SNYDERTOWN — The former Farrow Hotel in Snydertown is demolished.
Kreisher Construction LLC in Bloomsburg, which was hired by Snydertown Borough for $14,725, brought the brick structure down at 3441 Snydertown Road. Borough officials purchased the old hotel at the 2017 county upset sale for $13,692.21.
"At one time it was a prominent landmark in Snydertown," said council President Paul Shaw. "It was a pretty impressive structure, but it got to a point where it was a total eyesore."
The old hotel was purchased from Robert E. Lane II by Snydertown borough. Borough council used county blight program money to pay for demolition, said Shaw.
The original plan, said Shaw, was to rehabilitate it using Community Development Block Grant money, but the borough council decided that the price tag of more than six figures was too much. They hoped to sell it to someone with deep pockets and a dream, but that effort was unsuccessful, said Shaw.
Council is considering either selling the lot or turning it into a community park, said Shaw.
Snydertown was incorporated in 1871. Godrey Rockefeller, who is considered the first landowner in Snydertown, is credited with building the original framed tavern on the site. The property was later passed onto Godrey's daughter Charity and her husband William Farrow, who became the landlord in 1796. Their son William Farrow in the middle of the 19th century built the brick structure that stood until the present time and ran the establishment for more than 60 years, according to historical archives.

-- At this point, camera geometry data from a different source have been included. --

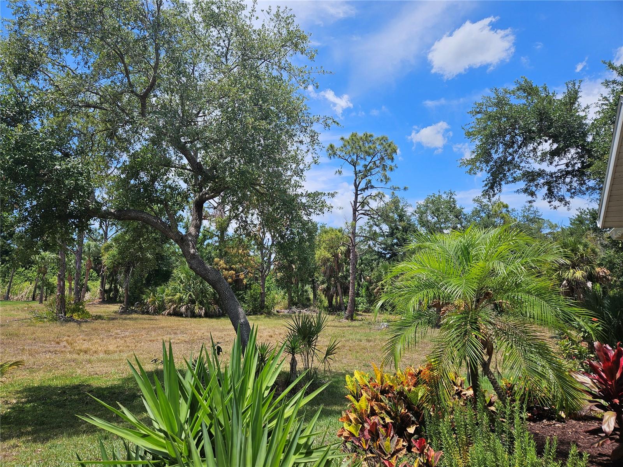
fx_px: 414
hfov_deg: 73.9
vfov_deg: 58.9
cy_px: 234
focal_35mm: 23
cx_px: 312
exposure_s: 1/1728
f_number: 1.8
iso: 25
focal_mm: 5.4
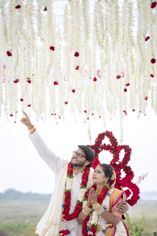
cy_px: 118
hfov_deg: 16.1
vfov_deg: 23.9
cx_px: 78
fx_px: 556
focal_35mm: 85
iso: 50
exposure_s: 1/800
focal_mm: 85
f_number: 1.8
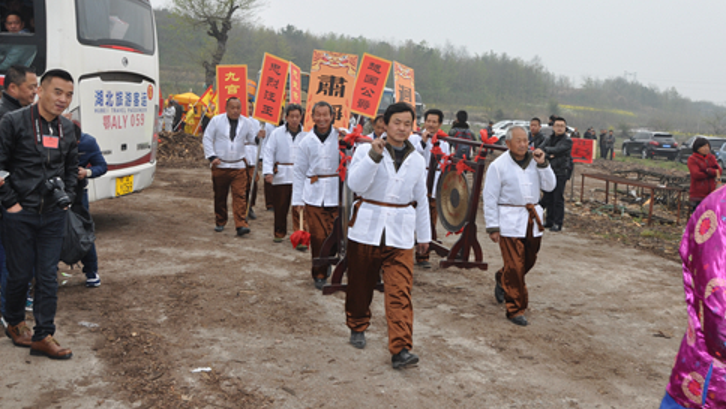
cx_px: 412
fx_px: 674
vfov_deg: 33.6
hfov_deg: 56.4
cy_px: 152
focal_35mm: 35
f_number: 8
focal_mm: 18
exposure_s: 1/200
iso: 200
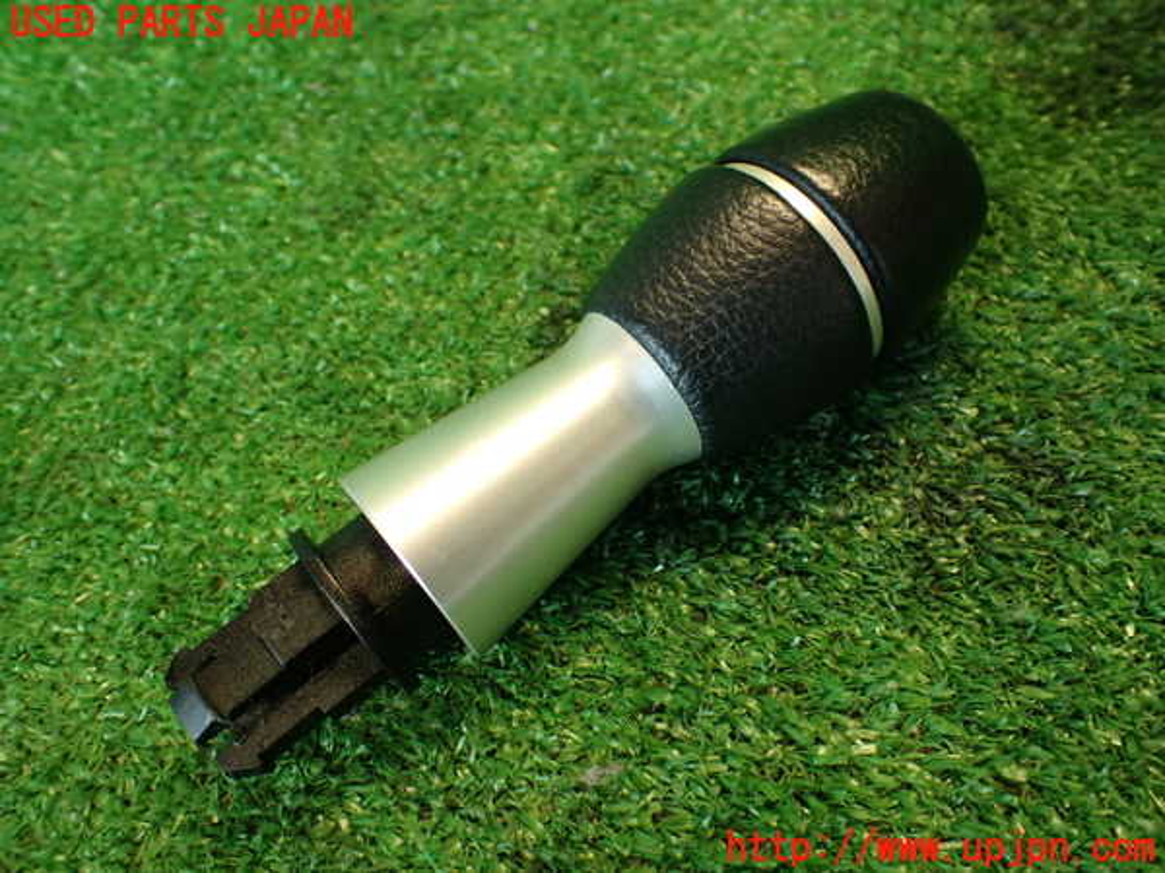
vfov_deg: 44.2
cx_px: 582
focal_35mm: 32
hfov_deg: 56.8
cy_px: 436
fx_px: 1077
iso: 250
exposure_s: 1/30
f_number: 2.4
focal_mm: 5.79
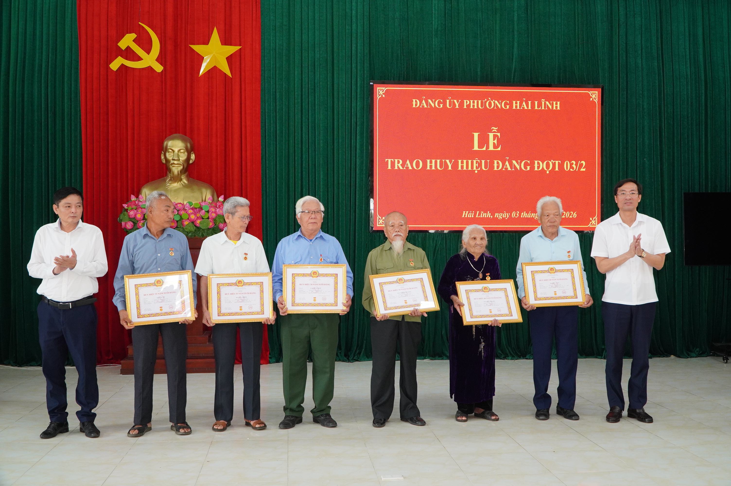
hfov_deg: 53.2
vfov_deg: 36.8
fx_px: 730
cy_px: 243
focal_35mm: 36
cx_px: 366
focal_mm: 24
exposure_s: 1/60
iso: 1250
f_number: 7.1
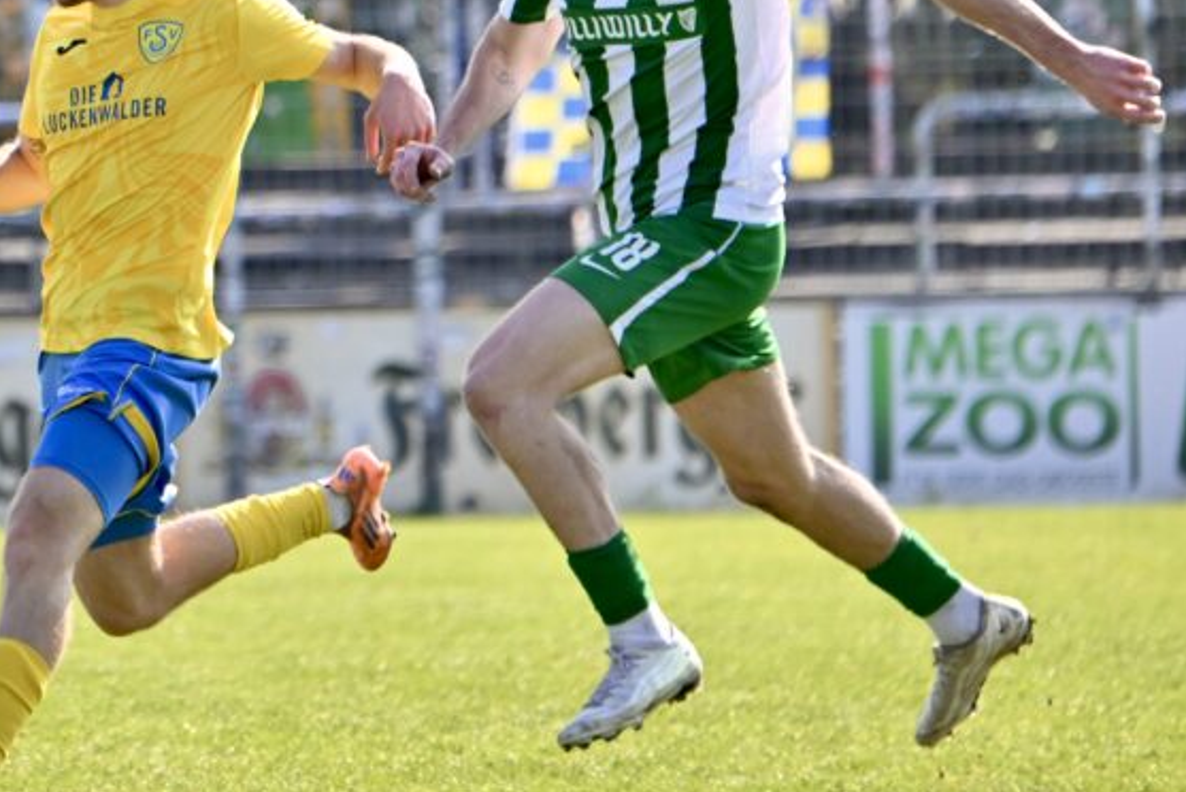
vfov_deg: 2.6
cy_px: 267
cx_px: 98
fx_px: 17568
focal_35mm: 533
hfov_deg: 3.9
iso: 450
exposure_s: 1/1250
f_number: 5.6
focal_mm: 290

The county recorder's office has Casey Farrow listed as the last Farrow to own the property in 1942. Clinton Farrow, from an estate sale in 1907, is listed as the first Farrow to own it, but county Recorder Tina Mertz said county records weren't always properly recorded over a century ago.
Snydertown's position between Sunbury and Shamokin, served first by stagecoaches and then by the Reading and Pennsylvania Railroads, made the hotel a stopping spot for travelers. In the early 20th century, many people rode the train to Snydertown and were met by a carriage at the train station and driven to the hotel to dine.
It was once listed in 1976 as a historical site on the Northumberland County Planning Commission Inventory of Historic Sites, but it is no longer listed there. It was a residence after it stopped being a hotel.
Cindy Inkrote, the president of the Northumberland County Historical Society, said no one resisted the demolition of the building because it has fallen into such blighted conditions.
"You would have to have someone willing to invest quite a bit of money into it to get it back into reasonable shape and decent condition," said Inkrote. "It's unfortunate. It's an interesting building. We see this far too often."
Angela Lane, who was married to previous owner Robert E. Lane II at the time, said she lived there from 2006 to 2015, but Robert Lane didn't have the money to improve the building. She now lives in Lycoming County.
"I’ve seen pictures from its heyday with stagecoaches and horse and buggies but I can’t remember where I saw them," said Angela Lane. "But it was quite the place back then. If I remember correctly, the place was built in the early to mid-1800s."
Lane said there were many accidents at that intersection, so she hopes the demolition will solve that issue.
"I think a community garden or park would be nice there rather than someone rebuilding there," she said.
When the council bought it, Shaw said there were rats living inside, garbage on the property, broken windows and porch collapsed, and it was a "total mess."
The construction crew is scheduled to level the property out by the end of the week and then seed it in the spring.
Councilmember Kelly Baylor plans to auction off items found in the house on behalf of the borough.